# AUFGABENSTELLUNG
Schreiben Sie aus dem Textauszug über Zeugnissprüche an Waldorfschulen die Stelle wortgetreu ab, die mit „Rhythmischer Teil an“ beginnt und bis einschließlich „kurz wiederholt werden.“ reicht.

# VORGEGEBENER TEXTAUSZUG
Beim Zeugnisspruch geht es darum, dass das Kind auf einer bildhaft-imaginativen Ebene ein Gefühl für seine innere Entwicklungsrichtung bekommt. Dabei kommt sowohl dem Inhalt, als auch der Versstruktur und des Rhythmus Bedeutung zu, da das Sprechen eines bestimmten Rhythmus heilsam und anregend auf die Körperrhythmen der Schüler einwirken kann (siehe dazu "Von der heilenden Kraft des Wortes und der Rhythmen: Die Zeugnissprüche in der Erziehungskunst Rudolf Steiners (Menschenkunde und Erziehung)" von Heinz Müller (nur noch gebraucht erhältlich). 

Der Spruch soll als eine Art Leitmotiv oder Wegweiser für das Schuljahr oder im Idealfall für das ganze Leben des Schülers dienen, das zu entwickeln, was als Keim und Potenzial in der Seele des Kindes liegt. Vom Lehrer wird daher eine hohe Beobachtungsgabe für den Charakter und das Temperament des Kindes gefordert, sowie ein intuitives Einfühlungsvermögen für das keimhaft-mögliche, was sich noch entwickeln kann, sodass das Kind als souveräne Individualität im Leben stehen und tätig sein kann. Gefordert ist also ein Blick, der dieses Potenzial oder diese Entwicklungsrichtung auch erahnen kann. 

Rhythmischer Teil an Waldorfschulen

Das Sprechen der Zeugnissprüche und des Morgenspruchs sind Teil des sogenannten rhythmischen Teil des  Hauptunterrichts, den der Klassenlehrer einer Waldorfschule führt. Dabei werden auch Lieder gesungen, Klatschspiele gespielt oder sich im Rhythmus bewegt. Dies aktiviert und harmonisiert die physiologischen Rhythmen im Körper der Schüler wie Herzschlag und Atmung und hat gleichzeitig eine aufweckende und gesundheitsfördernde Wirkung. Erst danach folgt der eigentliche Unterricht, wobei die am Vortag behandelten Inhalte, die in der Nacht verarbeitet wurden, in der Regel zuvor kurz wiederholt werden.

Die Morgensprüche

Ein elementarer Bestandteil des rhythmischen Teil ist neben dem Zeugnisspruch noch der Morgenspruch. Es gibt für die Unterstufe und Mittel- bzw. Oberstufe zwei unterschiedliche Morgensprüche.

# VORLIEGENDE ANGABEN
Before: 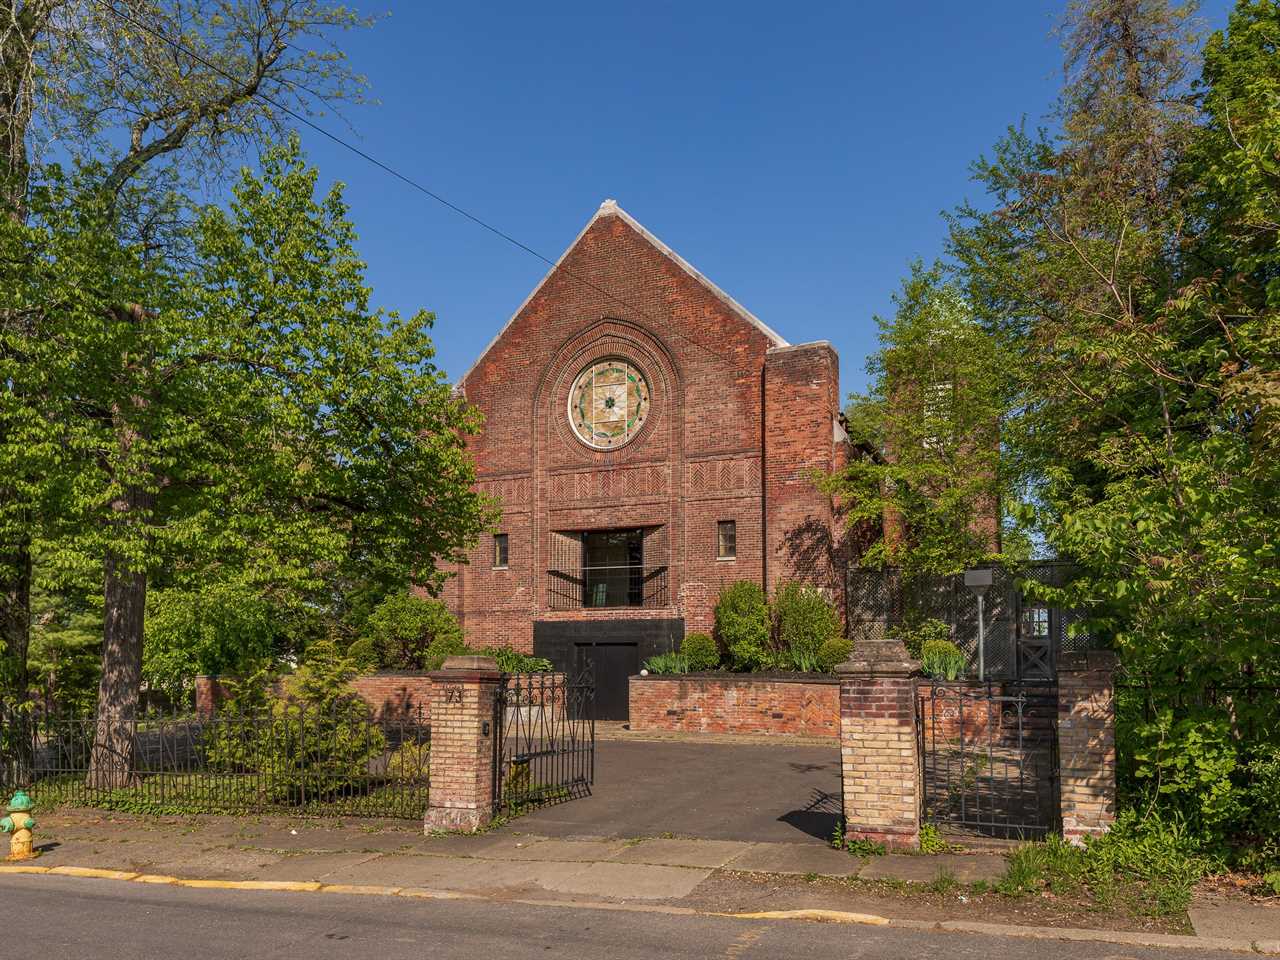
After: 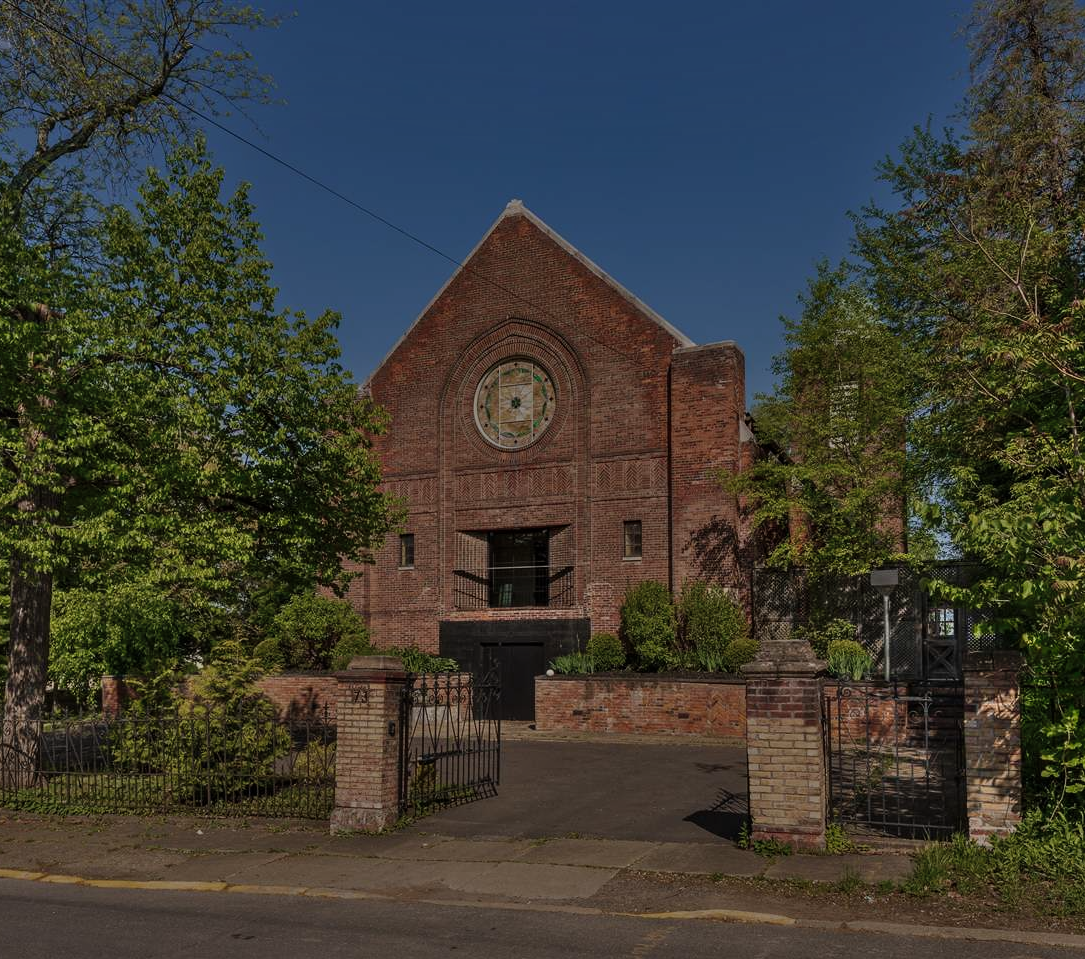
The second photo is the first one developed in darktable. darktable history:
exposure: exposure -1.929 EV, compensate highlight preservation false
crop: left 7.404%, right 7.813%
shadows and highlights: radius 47.36, white point adjustment 6.6, compress 79.54%, soften with gaussian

# AUSGEARBEITETE LÖSUNG
Rhythmischer Teil an Waldorfschulen

Das Sprechen der Zeugnissprüche und des Morgenspruchs sind Teil des sogenannten rhythmischen Teil des  Hauptunterrichts, den der Klassenlehrer einer Waldorfschule führt. Dabei werden auch Lieder gesungen, Klatschspiele gespielt oder sich im Rhythmus bewegt. Dies aktiviert und harmonisiert die physiologischen Rhythmen im Körper der Schüler wie Herzschlag und Atmung und hat gleichzeitig eine aufweckende und gesundheitsfördernde Wirkung. Erst danach folgt der eigentliche Unterricht, wobei die am Vortag behandelten Inhalte, die in der Nacht verarbeitet wurden, in der Regel zuvor kurz wiederholt werden.